The Okefenokee has really small frogs. This one fits on a fingertip.

June 22: Daytona to Savannah, GA

It rained. Really hard. We didn't see much of anything, but we did drive through a number of cities in a hurry, including St. Augustine (which seemed very picturesque) and Ft. Lauderdale. Eventually we made it across the border, and we headed for the Okenefenokee Swamp.

Don't go there! You can't see much of the swamp, at least not without paying seventy-five dollars for a boat tour. Instead you just get a small red kiddie train, and a grizzled old logger who drives you through a stand of white pine which was, as he put it, "the prettiest bunch of white pine you've ever ridden a small red train through." I couldn't argue with him. Also, we saw a yokel dumb enough to feed watermelon to a gator from three feet away, and a sleeping bear in a cage.

From the Okefenokee, we headed northeast to Savannah, which apart from the Civil War has never meant much of anything to most people until they wrote Midnight in the Garden of Good and Evil. Apparently the tourist industry was really hurting for a theme in Savannah, because they saw this book (and the subsequent movie that nobody saw) as a football and ran with it. If you're not fans of the book, or of the Civil War, there's not much else in Savannah.

South Carolina is full of rundown shacks.

June 23: South Carolina

It rained. We drove through Charleston, but it was raining too hard to see much of anything. So, we kept going into North Carolina. And it kept raining. We tried going to Hilton Head, but eventually the road disappeared underneath the waves and we could no longer progress without hitting rocks that we couldn't see. After hitting the third such rock in the space of fifteen minutes, we finally snapped. It no longer mattered where we were going. All that mattered was why: we needed to get away from the rain. If that meant driving into the ocean to escape the rain, that was fine by us. Fortunately, it made more sense to go northeast, away from the coast. Double fortunately, that was the way we needed to go anyway. By the time we had gotten to Charlotte, it pretty much stopped raining.

D'oh! A deer!

June 24: The Blue Ridge Parkway (North Carolina and Virginia)

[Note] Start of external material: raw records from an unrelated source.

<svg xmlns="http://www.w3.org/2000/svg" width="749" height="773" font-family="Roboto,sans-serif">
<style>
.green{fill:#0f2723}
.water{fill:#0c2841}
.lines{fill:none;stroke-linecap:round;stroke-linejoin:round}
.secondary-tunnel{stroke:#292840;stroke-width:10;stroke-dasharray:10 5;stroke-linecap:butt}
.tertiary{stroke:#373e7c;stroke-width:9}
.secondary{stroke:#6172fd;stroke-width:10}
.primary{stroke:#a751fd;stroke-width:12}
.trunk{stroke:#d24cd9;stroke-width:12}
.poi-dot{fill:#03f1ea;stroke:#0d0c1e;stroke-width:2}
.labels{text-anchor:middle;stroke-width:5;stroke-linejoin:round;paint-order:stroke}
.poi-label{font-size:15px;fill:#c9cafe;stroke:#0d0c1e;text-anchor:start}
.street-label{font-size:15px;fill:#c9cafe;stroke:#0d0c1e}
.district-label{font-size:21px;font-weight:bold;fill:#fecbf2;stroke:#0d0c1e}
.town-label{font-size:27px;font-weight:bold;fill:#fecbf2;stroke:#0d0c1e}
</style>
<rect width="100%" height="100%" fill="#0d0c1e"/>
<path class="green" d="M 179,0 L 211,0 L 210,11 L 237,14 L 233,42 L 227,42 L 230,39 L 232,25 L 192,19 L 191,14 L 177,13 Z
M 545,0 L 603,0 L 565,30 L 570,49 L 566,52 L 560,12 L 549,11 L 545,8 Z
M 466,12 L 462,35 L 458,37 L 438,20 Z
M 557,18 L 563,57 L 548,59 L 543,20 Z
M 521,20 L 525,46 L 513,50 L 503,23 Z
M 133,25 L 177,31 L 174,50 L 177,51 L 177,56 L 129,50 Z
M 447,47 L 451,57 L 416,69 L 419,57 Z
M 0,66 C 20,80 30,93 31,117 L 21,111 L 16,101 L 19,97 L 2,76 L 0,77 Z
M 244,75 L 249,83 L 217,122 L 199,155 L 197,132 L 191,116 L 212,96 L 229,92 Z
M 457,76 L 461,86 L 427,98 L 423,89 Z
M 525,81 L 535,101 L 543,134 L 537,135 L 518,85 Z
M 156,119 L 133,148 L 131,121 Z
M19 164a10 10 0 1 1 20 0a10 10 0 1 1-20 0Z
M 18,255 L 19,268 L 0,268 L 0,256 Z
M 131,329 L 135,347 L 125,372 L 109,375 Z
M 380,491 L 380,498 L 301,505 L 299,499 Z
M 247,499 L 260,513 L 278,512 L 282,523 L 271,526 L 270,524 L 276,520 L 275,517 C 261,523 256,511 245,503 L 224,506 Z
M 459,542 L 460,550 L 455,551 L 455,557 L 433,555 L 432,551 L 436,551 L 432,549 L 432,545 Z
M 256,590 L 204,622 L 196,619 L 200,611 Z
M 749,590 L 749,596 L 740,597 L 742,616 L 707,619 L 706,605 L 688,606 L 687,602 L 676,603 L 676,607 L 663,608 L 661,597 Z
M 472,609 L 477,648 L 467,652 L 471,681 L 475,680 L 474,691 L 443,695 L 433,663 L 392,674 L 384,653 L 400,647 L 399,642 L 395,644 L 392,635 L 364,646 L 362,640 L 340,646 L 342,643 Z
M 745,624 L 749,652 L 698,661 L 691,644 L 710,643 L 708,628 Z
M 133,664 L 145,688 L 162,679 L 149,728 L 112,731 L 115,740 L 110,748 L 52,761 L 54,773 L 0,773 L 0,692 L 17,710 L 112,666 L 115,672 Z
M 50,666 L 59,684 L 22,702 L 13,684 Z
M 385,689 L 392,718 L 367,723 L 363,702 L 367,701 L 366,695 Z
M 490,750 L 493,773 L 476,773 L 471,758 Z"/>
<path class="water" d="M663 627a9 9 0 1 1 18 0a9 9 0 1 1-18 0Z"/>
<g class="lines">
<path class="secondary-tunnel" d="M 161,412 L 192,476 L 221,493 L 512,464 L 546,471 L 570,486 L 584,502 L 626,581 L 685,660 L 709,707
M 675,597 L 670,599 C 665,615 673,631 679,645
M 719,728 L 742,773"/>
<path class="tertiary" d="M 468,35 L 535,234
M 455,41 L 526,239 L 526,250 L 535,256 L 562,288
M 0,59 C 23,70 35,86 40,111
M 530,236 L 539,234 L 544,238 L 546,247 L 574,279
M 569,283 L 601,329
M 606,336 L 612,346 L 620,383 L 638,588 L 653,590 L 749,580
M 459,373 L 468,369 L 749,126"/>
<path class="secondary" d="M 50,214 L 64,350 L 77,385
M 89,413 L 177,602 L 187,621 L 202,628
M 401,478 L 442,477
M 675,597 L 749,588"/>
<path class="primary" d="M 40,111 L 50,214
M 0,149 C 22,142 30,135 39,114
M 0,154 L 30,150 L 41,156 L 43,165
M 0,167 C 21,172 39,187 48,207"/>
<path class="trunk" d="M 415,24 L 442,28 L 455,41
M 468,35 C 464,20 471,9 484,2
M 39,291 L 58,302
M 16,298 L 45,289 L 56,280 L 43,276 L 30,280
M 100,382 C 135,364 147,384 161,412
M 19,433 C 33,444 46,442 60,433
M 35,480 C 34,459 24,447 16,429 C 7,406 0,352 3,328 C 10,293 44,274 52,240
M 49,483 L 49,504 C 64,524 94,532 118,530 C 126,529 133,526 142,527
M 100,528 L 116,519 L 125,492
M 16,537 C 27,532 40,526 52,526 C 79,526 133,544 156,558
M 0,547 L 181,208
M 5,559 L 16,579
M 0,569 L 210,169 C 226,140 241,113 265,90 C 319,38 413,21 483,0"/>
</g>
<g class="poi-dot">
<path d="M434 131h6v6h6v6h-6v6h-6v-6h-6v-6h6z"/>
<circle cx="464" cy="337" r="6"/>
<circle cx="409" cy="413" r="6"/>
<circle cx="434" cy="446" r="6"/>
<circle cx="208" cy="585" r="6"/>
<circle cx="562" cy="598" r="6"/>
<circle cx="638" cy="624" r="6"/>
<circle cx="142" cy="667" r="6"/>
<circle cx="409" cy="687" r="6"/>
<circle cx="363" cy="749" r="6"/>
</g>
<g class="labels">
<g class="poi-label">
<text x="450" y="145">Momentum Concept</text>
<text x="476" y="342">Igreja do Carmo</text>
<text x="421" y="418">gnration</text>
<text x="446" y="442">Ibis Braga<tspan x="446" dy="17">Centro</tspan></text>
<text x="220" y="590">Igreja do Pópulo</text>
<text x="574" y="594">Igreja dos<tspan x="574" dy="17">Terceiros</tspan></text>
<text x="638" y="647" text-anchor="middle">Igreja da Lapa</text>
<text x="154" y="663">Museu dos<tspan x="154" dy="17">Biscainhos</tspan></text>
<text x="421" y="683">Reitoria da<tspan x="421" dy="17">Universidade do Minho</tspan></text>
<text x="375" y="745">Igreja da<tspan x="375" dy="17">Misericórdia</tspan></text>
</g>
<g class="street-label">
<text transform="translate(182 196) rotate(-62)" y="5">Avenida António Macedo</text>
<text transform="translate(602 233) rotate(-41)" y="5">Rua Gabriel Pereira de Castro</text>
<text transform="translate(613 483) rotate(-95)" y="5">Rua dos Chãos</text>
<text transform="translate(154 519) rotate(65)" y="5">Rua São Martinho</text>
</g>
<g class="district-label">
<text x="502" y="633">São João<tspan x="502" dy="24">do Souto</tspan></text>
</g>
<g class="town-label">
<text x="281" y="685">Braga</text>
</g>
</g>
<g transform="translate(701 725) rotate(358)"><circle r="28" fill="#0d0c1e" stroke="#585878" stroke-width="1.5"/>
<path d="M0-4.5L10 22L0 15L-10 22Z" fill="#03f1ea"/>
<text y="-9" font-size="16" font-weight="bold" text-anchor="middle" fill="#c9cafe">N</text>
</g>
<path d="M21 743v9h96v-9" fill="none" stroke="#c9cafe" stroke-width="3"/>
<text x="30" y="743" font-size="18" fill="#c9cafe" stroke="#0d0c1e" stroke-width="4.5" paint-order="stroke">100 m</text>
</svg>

It wasn't actually raining when we got up, but it looked like the clouds were trying hard to catch up. So, we took off like bats out of hell for the north, after eating some misguided North Carolina BBQ (North Carolinians believe in vinegar-based sauces. It was tasty, but they're not fooling anyone by calling it barbecue). We played tag with the rain clouds all day, driving north on the Blue Ridge Parkway. Eventually we pulled away from the rain for good, at least for a while. The Blue Ridge Parkway is very scenic, and we highly recommend it. There were also a large number of bikers and muscle cars out on the road, so the Shark had some good company. We would have finished the day by camping at the Roanoke campground, except that the campground was filled up with city people from Roanoke who came up to hear a bluegrass concert. Not to camp, mind you, to hear a concert. Isn't the reason people go camping to get away from city people? Therefore, why in God's name would you hold a concert series in a campground? Frustrated, we returned to the city for a hotel.